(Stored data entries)
+++
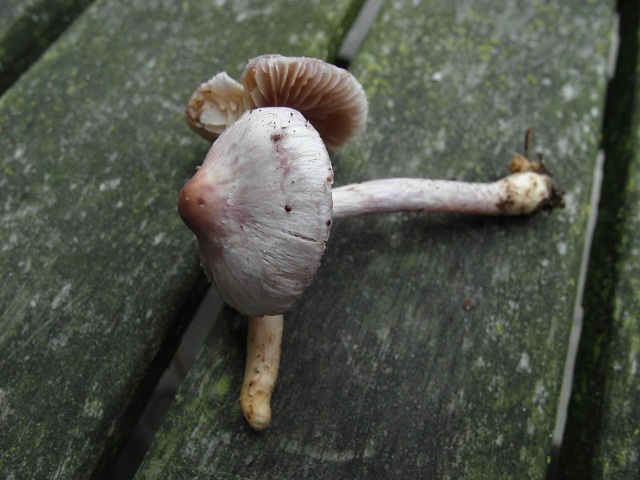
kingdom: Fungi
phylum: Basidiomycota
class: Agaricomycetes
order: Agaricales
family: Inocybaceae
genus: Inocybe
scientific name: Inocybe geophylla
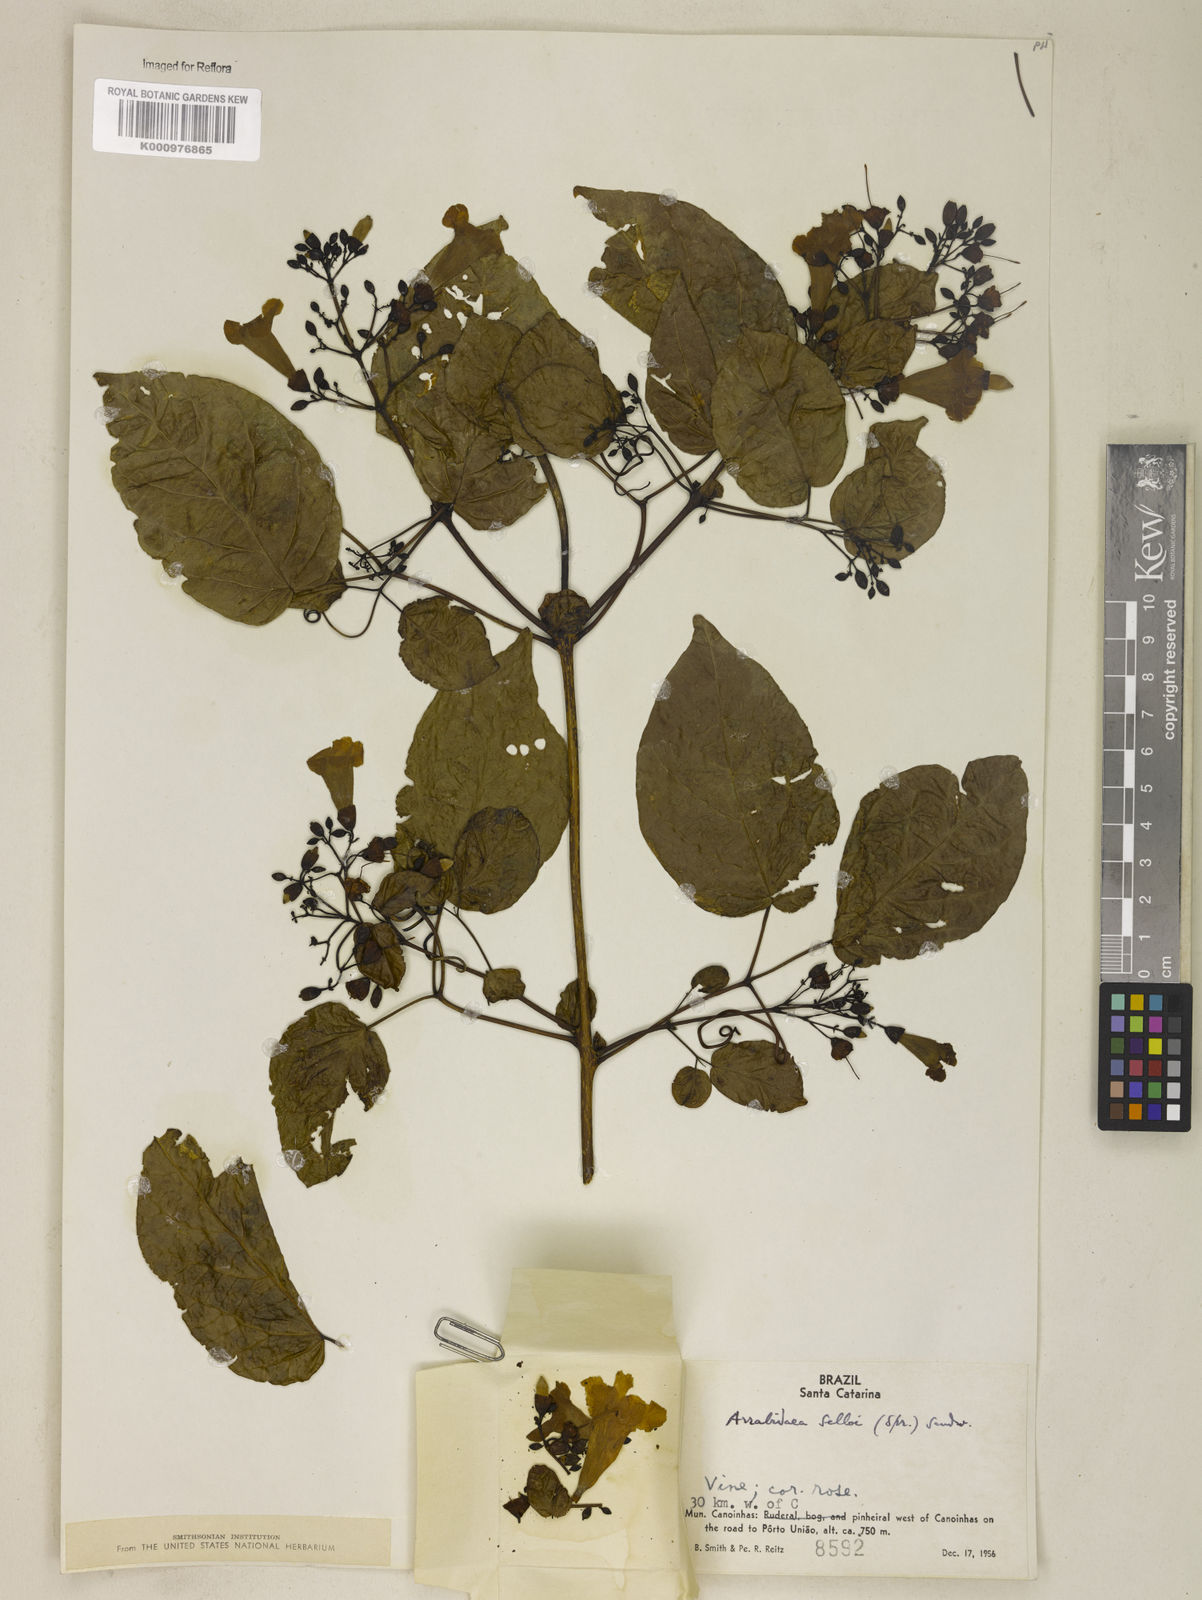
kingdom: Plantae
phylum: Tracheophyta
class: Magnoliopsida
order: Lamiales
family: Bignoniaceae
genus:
+++
Task description: Format every line of the entries above as a numbered list, omitting any blank lines and leaving the pictures out of the answer.

Result:
1. kingdom: Fungi
2. phylum: Basidiomycota
3. class: Agaricomycetes
4. order: Agaricales
5. family: Inocybaceae
6. genus: Inocybe
7. scientific name: Inocybe geophylla
8. kingdom: Plantae
9. phylum: Tracheophyta
10. class: Magnoliopsida
11. order: Lamiales
12. family: Bignoniaceae
13. genus:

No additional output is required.